* _Your goal_
Output the lines below as a JSON list of strings, with one string per line and no blank lines. Leave the pictures out.

— BEGIN Provided material —

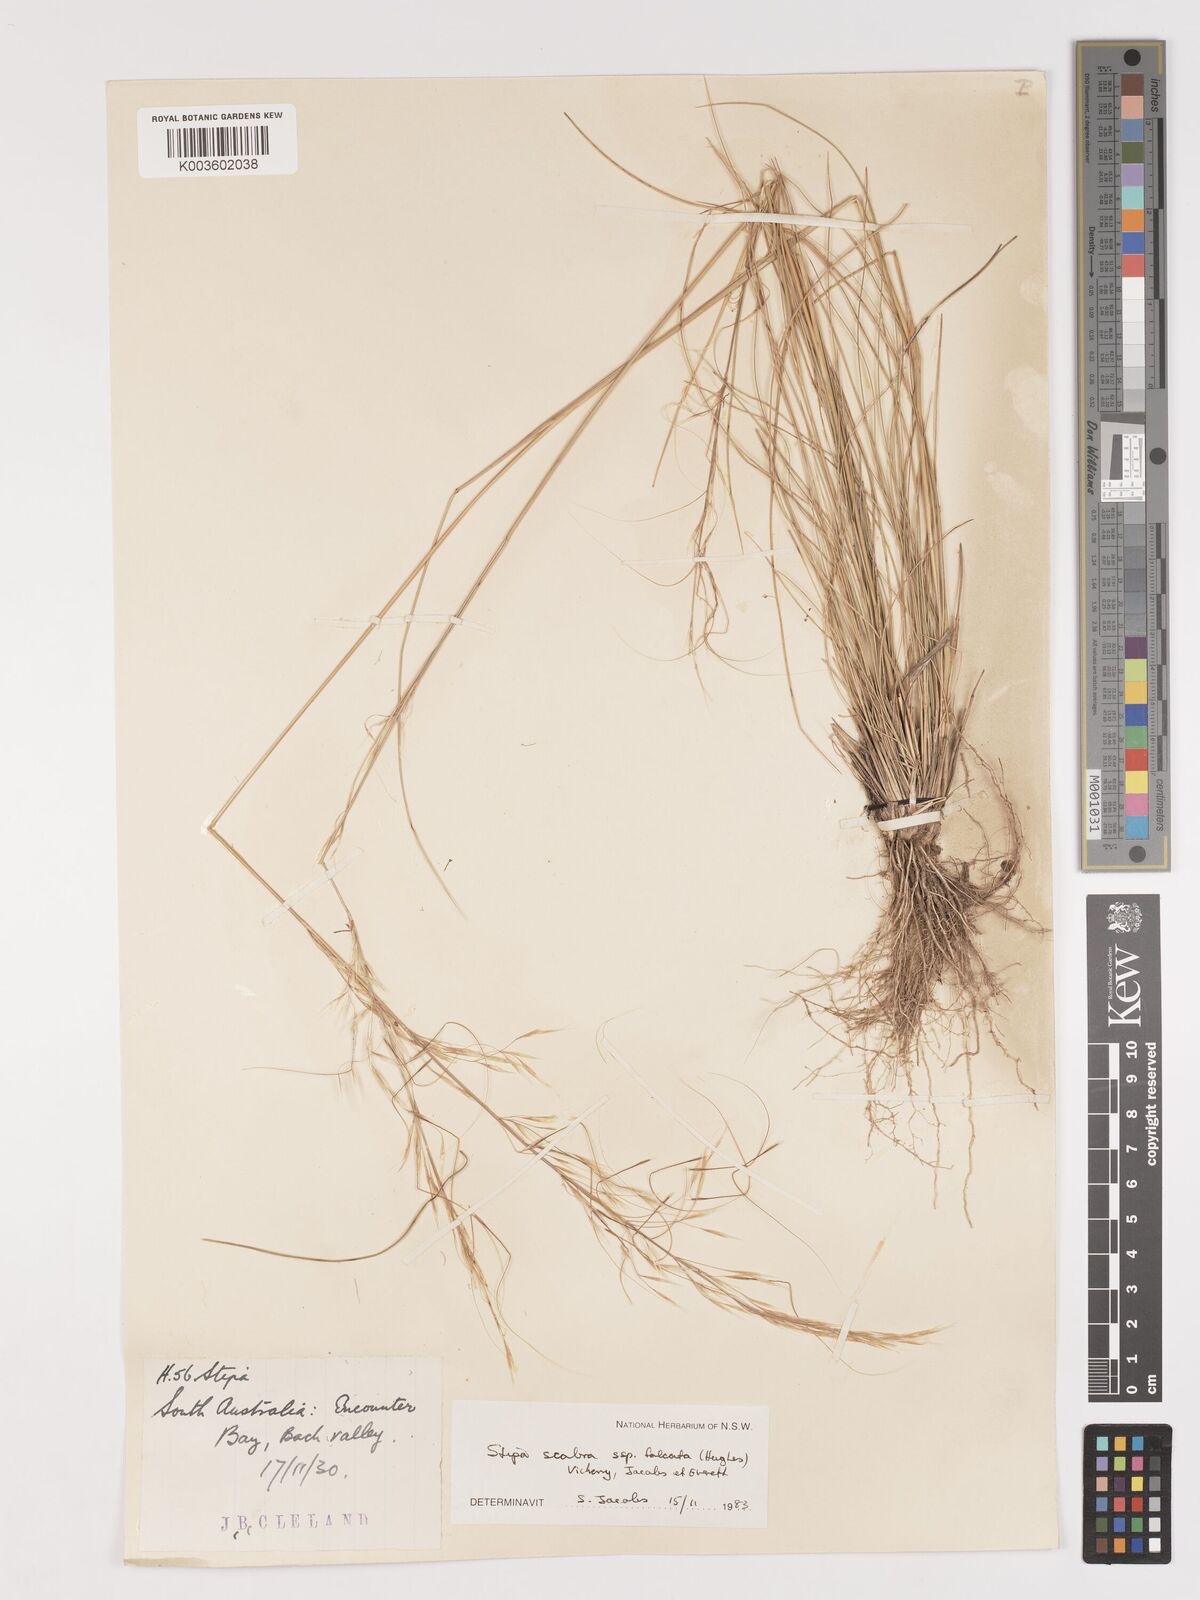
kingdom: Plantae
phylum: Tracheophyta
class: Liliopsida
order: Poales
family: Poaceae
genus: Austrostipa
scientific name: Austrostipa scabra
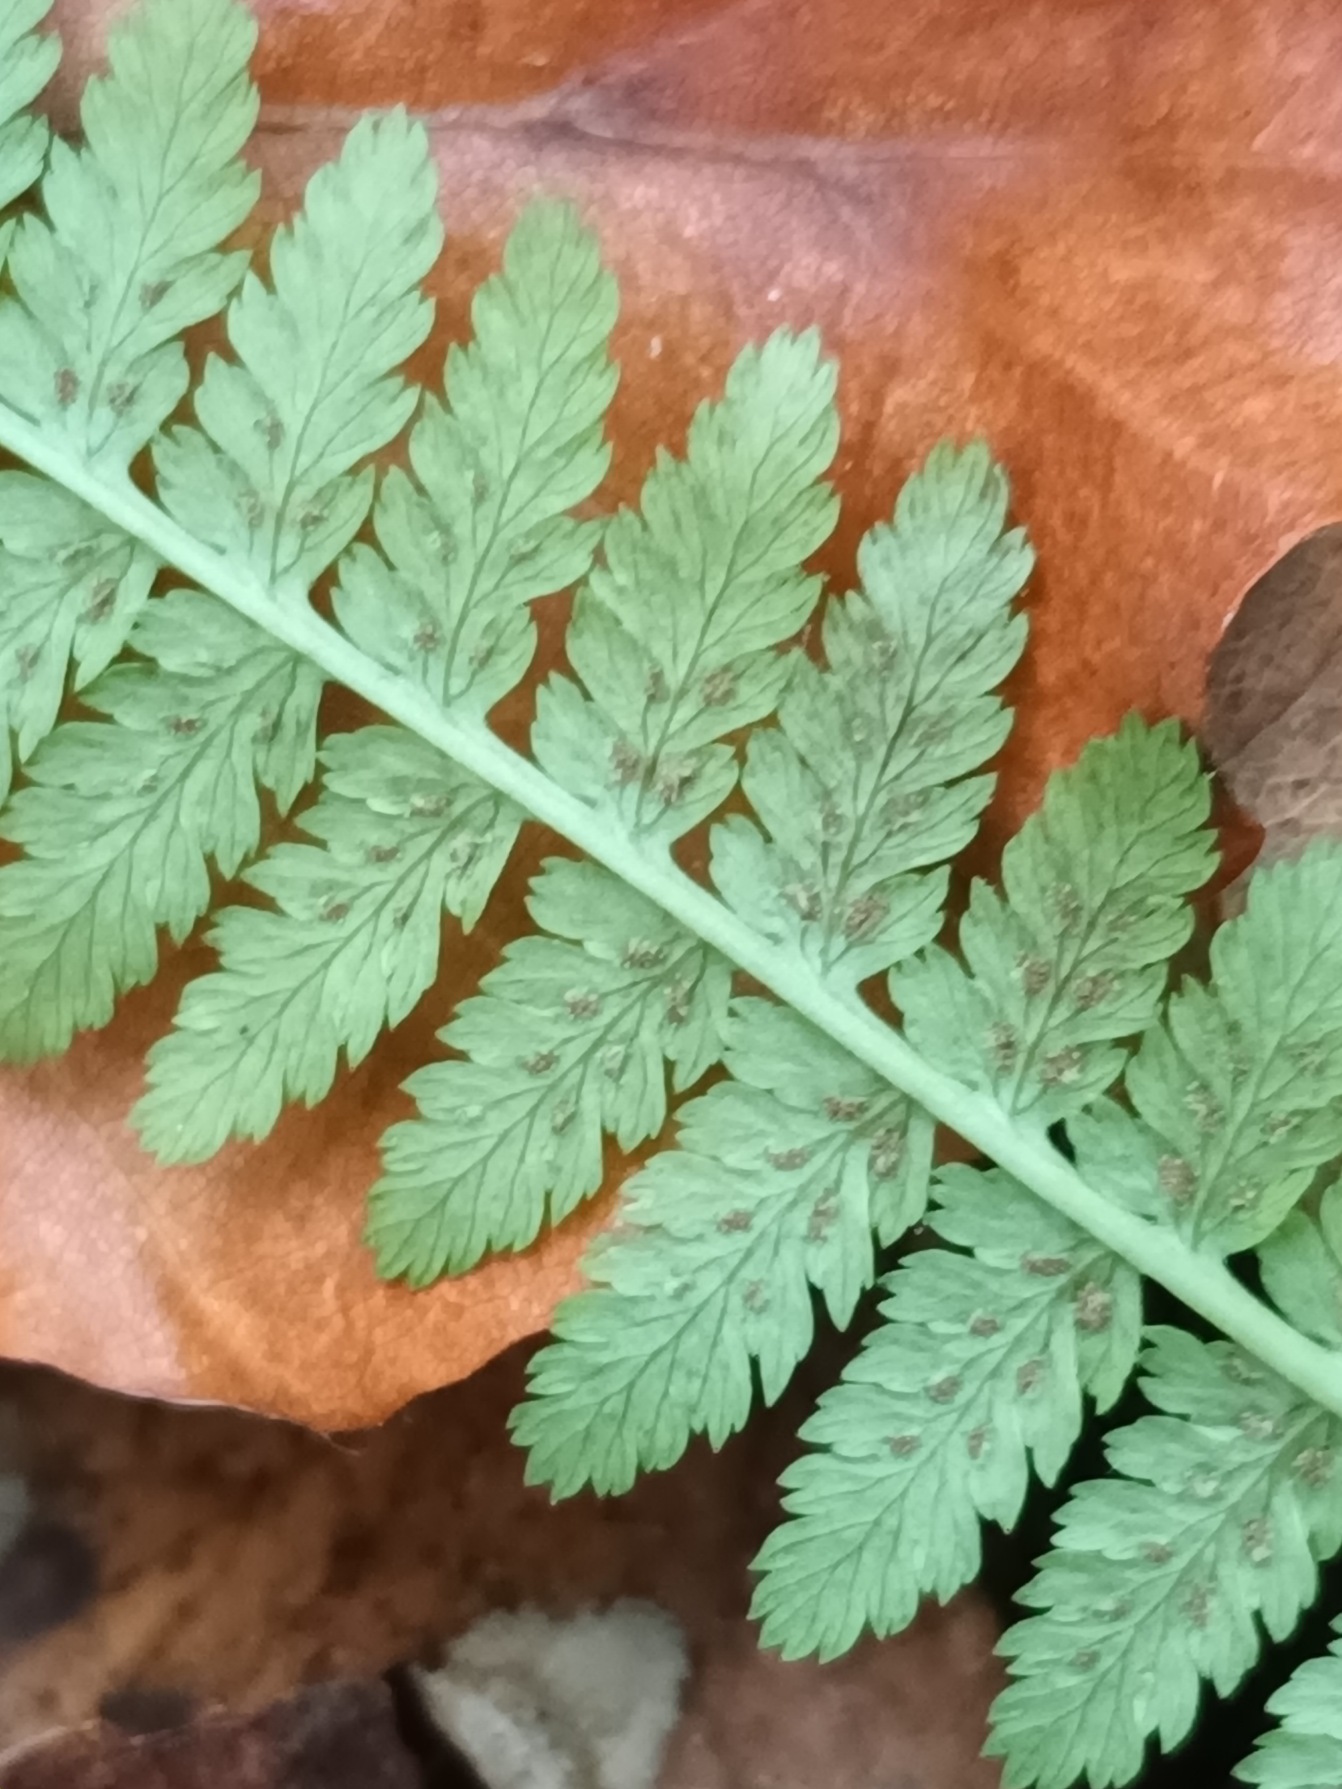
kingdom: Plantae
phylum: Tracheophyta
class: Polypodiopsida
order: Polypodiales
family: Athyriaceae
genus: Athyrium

— END Provided material —

* _Answer_
[
  "kingdom: Plantae",
  "phylum: Tracheophyta",
  "class: Liliopsida",
  "order: Poales",
  "family: Poaceae",
  "genus: Austrostipa",
  "scientific name: Austrostipa scabra",
  "kingdom: Plantae",
  "phylum: Tracheophyta",
  "class: Polypodiopsida",
  "order: Polypodiales",
  "family: Athyriaceae",
  "genus: Athyrium"
]